Function kernel_thread() on i386 is implemented by putting the args to
appropriate regs and calling int 0x80, resulting in a system call
clone() on i386.
It's gone in 2.6, in favor of calling do_fork() directly.
I have also found the "syscall" instruction in x86-64 kernel specific
code (it does not call _syscall() macros directly, though). So,
"shouldn't do" is a bit too strong.
What I am writing is an application, and not interface. As such, it is
not much different from its requierements from a user-space application.
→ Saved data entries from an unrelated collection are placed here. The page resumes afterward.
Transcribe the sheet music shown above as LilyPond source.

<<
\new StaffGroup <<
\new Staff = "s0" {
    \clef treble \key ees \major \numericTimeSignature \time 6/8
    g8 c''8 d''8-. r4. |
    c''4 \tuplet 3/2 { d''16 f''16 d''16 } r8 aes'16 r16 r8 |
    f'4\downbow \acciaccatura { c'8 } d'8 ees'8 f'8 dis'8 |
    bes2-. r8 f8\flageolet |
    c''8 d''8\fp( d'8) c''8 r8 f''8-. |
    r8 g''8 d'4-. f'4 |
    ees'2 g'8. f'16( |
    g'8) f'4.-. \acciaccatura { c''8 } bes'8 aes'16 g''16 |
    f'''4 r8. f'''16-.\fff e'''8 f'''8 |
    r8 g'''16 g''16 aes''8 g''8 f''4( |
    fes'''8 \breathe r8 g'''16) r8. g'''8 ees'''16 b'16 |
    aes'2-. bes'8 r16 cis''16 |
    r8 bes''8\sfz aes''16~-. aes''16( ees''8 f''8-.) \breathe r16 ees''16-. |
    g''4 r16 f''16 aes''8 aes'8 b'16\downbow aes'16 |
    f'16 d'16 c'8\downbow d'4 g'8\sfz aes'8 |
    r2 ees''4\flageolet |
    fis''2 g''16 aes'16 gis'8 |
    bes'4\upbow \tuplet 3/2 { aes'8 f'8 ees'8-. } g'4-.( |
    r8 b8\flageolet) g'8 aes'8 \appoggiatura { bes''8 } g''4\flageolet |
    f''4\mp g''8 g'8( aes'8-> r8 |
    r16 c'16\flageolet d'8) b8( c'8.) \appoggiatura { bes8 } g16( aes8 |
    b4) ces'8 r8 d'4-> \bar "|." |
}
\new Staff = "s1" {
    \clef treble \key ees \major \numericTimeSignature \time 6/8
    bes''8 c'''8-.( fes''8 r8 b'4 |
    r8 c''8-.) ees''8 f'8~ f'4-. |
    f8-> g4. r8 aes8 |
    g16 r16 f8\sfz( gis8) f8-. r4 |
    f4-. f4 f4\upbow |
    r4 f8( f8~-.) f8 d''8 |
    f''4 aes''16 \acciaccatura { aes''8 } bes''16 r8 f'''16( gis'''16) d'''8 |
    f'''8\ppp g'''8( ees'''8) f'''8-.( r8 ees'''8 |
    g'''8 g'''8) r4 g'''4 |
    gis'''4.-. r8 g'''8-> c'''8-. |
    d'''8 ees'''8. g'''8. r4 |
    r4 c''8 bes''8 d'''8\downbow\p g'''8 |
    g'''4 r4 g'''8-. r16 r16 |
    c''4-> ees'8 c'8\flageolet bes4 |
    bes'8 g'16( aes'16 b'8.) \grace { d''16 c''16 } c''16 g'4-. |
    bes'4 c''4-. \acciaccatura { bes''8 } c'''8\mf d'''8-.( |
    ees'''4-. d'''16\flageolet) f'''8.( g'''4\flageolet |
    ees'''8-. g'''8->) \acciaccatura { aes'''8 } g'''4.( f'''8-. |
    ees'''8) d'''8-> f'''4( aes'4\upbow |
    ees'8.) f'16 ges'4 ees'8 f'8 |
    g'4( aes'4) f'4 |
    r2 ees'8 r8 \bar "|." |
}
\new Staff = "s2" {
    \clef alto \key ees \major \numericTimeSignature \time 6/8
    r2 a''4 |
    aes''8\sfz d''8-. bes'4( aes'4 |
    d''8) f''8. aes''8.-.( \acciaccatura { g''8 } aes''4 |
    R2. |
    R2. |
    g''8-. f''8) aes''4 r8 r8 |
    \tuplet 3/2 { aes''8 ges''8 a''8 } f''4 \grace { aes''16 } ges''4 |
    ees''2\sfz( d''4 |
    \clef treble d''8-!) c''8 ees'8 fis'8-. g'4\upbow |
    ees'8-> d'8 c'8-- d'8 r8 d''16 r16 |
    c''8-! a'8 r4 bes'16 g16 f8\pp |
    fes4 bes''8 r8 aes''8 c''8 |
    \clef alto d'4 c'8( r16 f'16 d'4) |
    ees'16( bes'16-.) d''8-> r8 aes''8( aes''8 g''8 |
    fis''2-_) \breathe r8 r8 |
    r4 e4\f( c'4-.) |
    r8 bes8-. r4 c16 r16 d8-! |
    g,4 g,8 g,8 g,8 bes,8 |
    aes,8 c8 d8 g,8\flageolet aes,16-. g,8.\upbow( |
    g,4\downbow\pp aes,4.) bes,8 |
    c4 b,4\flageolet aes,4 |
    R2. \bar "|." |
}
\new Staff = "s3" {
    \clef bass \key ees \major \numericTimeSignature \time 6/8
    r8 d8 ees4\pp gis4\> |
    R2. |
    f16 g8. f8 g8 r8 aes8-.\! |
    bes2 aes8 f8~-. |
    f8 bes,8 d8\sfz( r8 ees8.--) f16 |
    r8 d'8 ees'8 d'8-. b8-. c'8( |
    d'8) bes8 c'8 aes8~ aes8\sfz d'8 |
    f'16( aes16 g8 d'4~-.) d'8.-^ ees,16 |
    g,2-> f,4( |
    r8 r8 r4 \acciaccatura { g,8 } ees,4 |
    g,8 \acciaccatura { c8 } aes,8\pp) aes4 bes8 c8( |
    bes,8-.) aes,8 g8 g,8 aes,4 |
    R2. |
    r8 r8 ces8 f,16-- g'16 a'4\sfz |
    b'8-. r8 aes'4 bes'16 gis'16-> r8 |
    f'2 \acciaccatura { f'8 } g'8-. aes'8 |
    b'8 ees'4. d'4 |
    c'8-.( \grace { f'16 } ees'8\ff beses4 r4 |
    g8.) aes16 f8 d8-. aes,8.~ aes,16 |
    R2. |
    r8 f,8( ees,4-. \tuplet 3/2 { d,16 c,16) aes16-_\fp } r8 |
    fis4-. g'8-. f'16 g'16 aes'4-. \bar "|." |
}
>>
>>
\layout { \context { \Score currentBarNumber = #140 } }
If user-space application may call system calls, why a kernel space
application cannot?
And BTW, kernel-space applications have their own place even if the
concept seems foreign to you.
What are you trying to do that can't be done in user space? The only
possible reason for a kernel space app is for performance (like knfsd),
at the cost of risking system stability and security.